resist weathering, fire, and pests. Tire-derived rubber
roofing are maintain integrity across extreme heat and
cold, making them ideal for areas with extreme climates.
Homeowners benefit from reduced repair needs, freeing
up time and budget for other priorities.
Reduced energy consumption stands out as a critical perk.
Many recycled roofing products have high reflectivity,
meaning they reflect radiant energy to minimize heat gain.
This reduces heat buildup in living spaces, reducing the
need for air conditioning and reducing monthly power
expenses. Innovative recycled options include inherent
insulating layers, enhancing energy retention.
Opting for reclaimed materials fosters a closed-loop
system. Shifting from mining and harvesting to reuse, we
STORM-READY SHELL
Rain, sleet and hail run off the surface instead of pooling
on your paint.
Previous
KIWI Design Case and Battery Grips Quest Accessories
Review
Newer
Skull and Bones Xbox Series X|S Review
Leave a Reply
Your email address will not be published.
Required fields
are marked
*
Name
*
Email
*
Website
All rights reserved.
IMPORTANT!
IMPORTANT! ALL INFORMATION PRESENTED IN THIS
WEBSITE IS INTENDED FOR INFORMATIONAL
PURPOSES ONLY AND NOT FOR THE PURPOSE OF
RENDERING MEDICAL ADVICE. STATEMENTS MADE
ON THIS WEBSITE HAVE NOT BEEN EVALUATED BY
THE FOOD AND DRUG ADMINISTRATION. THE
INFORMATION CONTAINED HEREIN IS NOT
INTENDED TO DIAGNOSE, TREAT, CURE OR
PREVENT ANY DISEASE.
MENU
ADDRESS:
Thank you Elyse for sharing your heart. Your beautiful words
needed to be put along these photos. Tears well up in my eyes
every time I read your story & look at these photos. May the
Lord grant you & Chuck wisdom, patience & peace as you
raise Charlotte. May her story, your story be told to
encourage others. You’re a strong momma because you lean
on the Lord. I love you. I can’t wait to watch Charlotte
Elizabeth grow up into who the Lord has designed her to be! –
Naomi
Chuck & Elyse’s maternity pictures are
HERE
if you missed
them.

Description of the task:
Please count the lines of the data above that contain the string "recycled" and reply with the number alone.

Answer to this task:
2